# Rafting permits for sale



## Teri_at_BLM

*Clarification*

Permits cannot be sold! There is no monetary value for permits.

If a business is sold or part of a business is sold, then the permit can be transferred, at the BLM officer's discretion. There must be a legitimate signed bill of sale (a working business, not 2 paddles and a life jacket). Transfers depend on the history of the permit, so even if the permittee is permitted for Gore Canyon, if they have not run that section recently, the new permittee may NOT receive access to that river section.

Below State Bridge, the number of use days may be limited to the number of days currently shown in the permittee's history until after the Resource Management Plan is finished in 2012. This will be at the discretion of the Colorado River Valley office.

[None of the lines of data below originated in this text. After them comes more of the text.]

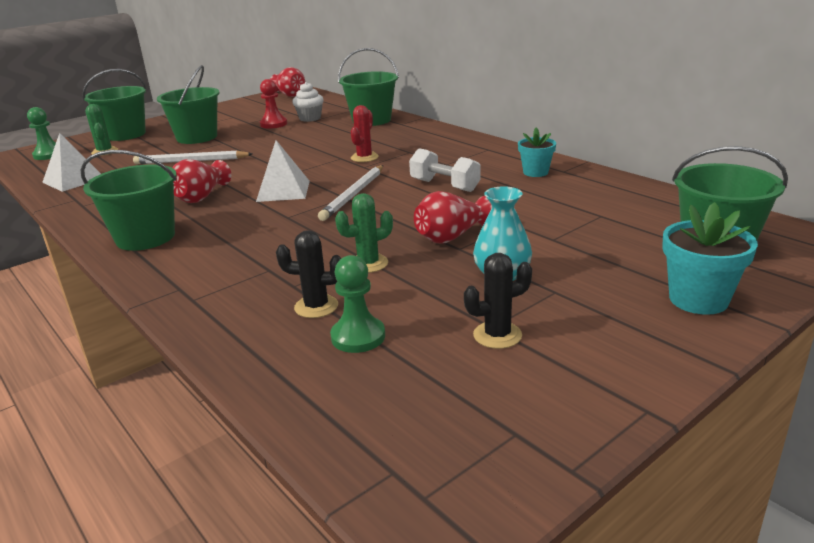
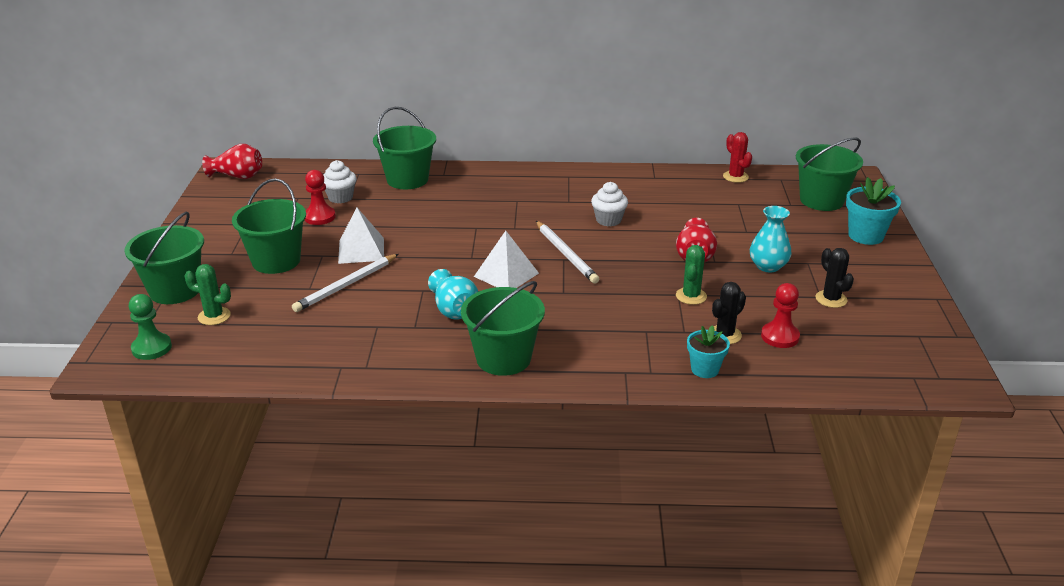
camera: 50 degrees left, 5 degrees up
white pyramid [42,133,101,192] -> white pyramid moved to [338,207,384,264]
red vase [172,159,231,203] -> turquoise vase [428,269,478,320]
green pawn [330,255,385,353] -> red pawn [761,283,800,348]
red cactus [351,105,379,162] -> red cactus moved to [723,132,752,183]
white dumbbell [409,148,481,192] -> white cupcake [591,182,628,226]
black cactus [464,253,532,349] -> black cactus turned 45 degrees counterclockwise [816,248,854,308]
turquoise flower pot [518,128,556,177] -> turquoise flower pot moved to [687,325,730,378]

I just want everyone to be informed. It may be best to call our office if you have questions or want to know the history of the permittee.


----------



## ducksrus

correction..rafting company for sale..includes permits for Gore/ pumphouse..


----------



## FFO

ducksrus said:


> Commercial rafting permits and part of business for sale
> permits are Colorado river: Gore Canyon : Pumphouse: State Bridge - Doterso
> contact:[email protected]


Hi Please call me at 970-390-9109


----------



## caverdan

I hate to say it butt........you're 10 1/2 years late for the sale. 😶.


----------